» What you need to do: Copy every line of the data below exactly as given, except for the pictures.
:::
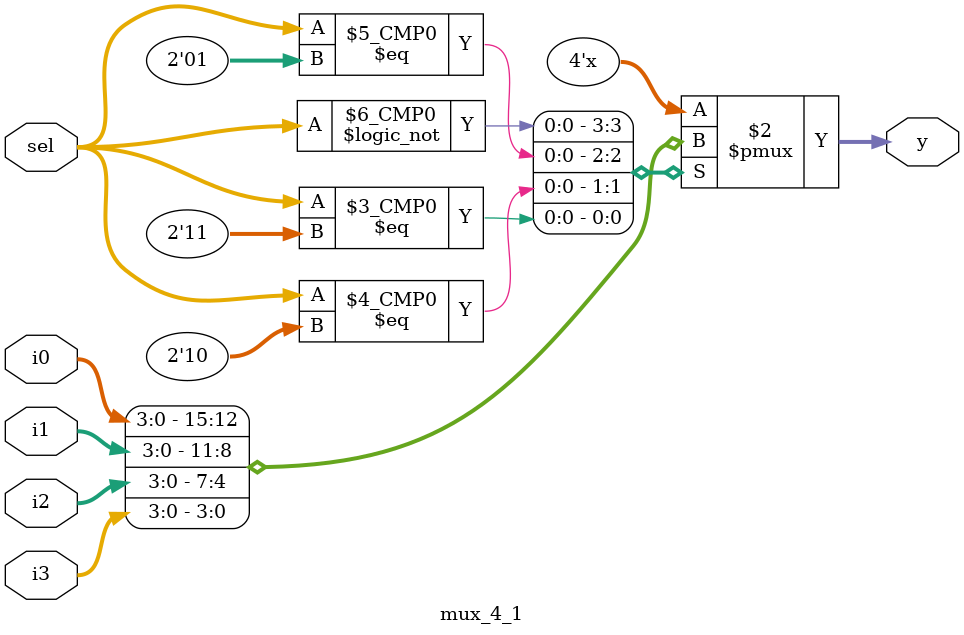
<source format=v>
module mux_4_1(
    input [1:0] sel,
    input [3:0]  i0,i1,i2,i3,
    output reg [3:0] y);

    always @(sel)
    begin
        case(sel)
            2'b00: y = i0;
            2'b01: y = i1;
            2'b10: y = i2;
            2'b11: y = i3;
            default: y = i0;
        endcase
    end
endmodule
</source>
:::
» Completed task:
<source format=v>
module mux_4_1(
    input [1:0] sel,
    input [3:0]  i0,i1,i2,i3,
    output reg [3:0] y);

    always @(sel)
    begin
        case(sel)
            2'b00: y = i0;
            2'b01: y = i1;
            2'b10: y = i2;
            2'b11: y = i3;
            default: y = i0;
        endcase
    end
endmodule
</source>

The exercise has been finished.